Every line of the entries below from the one containing "high-grade adenocarcinoma stained" to the one containing "non-Hodgkin's type, Low", both ends included, must be written out exactly. No other line belongs in the answer.
Material supplied: Begin
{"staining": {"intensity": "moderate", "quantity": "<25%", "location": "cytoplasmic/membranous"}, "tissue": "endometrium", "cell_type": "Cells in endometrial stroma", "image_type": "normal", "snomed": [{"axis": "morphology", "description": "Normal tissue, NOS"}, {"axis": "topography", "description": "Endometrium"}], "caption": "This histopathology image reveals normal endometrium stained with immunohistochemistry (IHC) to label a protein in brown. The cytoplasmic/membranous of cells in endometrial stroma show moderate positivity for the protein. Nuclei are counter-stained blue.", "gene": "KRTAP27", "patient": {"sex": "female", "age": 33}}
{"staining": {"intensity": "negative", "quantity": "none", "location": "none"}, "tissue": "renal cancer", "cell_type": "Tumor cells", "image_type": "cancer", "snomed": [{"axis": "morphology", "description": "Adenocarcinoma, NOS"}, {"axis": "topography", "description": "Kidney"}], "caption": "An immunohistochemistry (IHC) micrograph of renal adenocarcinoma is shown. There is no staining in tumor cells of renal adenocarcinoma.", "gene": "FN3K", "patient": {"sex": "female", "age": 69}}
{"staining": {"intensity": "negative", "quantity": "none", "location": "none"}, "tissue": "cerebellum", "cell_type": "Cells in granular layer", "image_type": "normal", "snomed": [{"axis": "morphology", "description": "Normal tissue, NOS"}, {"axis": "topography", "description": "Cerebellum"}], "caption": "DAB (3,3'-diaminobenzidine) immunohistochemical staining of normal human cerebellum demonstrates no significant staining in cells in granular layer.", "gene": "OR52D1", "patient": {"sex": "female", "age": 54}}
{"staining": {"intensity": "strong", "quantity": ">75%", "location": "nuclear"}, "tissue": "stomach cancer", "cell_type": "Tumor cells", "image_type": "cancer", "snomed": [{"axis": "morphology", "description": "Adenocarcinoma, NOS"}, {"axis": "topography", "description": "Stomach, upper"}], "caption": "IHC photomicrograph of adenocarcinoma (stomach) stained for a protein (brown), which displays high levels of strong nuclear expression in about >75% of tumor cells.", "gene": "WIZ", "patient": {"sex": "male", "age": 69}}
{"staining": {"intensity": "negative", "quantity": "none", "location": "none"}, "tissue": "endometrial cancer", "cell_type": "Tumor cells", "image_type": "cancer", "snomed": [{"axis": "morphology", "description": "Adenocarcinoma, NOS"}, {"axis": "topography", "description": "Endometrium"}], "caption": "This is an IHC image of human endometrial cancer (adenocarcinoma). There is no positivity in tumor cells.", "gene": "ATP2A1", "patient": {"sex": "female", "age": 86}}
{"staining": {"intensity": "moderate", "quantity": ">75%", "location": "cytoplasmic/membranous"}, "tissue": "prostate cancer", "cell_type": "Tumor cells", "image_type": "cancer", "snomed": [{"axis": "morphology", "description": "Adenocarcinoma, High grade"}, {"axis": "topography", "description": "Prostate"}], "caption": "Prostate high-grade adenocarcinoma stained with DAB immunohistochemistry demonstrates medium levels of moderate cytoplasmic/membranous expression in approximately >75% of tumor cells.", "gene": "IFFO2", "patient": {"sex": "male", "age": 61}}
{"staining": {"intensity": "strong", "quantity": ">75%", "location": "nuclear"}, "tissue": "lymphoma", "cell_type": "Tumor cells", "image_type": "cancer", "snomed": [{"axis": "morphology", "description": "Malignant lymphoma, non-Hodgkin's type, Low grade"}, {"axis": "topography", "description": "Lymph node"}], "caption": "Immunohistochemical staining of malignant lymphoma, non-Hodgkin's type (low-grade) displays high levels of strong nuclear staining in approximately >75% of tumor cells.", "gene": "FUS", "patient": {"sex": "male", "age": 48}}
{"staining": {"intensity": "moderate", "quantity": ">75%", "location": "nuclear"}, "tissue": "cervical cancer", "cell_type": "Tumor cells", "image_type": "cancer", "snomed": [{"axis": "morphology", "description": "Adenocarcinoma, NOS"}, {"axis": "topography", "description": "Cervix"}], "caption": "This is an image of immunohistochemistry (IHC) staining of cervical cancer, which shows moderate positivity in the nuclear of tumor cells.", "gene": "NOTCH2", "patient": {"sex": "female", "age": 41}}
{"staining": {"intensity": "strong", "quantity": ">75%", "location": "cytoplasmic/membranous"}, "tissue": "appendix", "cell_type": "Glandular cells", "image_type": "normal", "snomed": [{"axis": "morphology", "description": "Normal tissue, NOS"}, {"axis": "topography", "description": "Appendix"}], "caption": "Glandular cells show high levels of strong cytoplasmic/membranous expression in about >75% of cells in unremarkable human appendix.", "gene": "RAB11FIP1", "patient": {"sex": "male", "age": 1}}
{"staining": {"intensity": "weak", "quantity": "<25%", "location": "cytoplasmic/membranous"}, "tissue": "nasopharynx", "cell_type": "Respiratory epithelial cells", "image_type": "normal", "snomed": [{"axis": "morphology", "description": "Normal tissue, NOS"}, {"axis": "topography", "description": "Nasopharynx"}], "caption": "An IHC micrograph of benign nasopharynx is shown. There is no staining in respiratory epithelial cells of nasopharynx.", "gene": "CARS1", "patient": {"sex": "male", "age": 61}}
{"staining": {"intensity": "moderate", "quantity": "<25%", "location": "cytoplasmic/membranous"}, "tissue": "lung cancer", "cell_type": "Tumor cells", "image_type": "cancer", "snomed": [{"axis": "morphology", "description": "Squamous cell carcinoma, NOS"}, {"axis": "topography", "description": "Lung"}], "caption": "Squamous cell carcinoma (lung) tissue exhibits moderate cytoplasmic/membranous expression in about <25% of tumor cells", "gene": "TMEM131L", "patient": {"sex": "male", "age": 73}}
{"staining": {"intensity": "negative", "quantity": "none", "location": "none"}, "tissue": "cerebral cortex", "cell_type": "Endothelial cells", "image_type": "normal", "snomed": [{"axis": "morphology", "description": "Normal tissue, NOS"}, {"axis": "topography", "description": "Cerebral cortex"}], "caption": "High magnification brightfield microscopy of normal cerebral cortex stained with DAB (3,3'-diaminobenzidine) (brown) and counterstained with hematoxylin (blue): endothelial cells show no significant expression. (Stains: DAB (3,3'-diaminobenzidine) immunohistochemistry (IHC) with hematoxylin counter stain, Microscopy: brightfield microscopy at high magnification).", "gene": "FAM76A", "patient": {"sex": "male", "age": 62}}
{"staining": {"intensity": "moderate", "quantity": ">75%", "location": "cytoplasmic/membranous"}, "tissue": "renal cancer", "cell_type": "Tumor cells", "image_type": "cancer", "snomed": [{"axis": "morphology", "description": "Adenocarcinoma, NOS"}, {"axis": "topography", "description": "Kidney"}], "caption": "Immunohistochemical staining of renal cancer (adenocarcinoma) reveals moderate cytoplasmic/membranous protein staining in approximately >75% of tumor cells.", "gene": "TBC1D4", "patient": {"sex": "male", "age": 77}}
Material supplied: End
Finished exercise
{"staining": {"intensity": "moderate", "quantity": ">75%", "location": "cytoplasmic/membranous"}, "tissue": "prostate cancer", "cell_type": "Tumor cells", "image_type": "cancer", "snomed": [{"axis": "morphology", "description": "Adenocarcinoma, High grade"}, {"axis": "topography", "description": "Prostate"}], "caption": "Prostate high-grade adenocarcinoma stained with DAB immunohistochemistry demonstrates medium levels of moderate cytoplasmic/membranous expression in approximately >75% of tumor cells.", "gene": "IFFO2", "patient": {"sex": "male", "age": 61}}
{"staining": {"intensity": "strong", "quantity": ">75%", "location": "nuclear"}, "tissue": "lymphoma", "cell_type": "Tumor cells", "image_type": "cancer", "snomed": [{"axis": "morphology", "description": "Malignant lymphoma, non-Hodgkin's type, Low grade"}, {"axis": "topography", "description": "Lymph node"}], "caption": "Immunohistochemical staining of malignant lymphoma, non-Hodgkin's type (low-grade) displays high levels of strong nuclear staining in approximately >75% of tumor cells.", "gene": "FUS", "patient": {"sex": "male", "age": 48}}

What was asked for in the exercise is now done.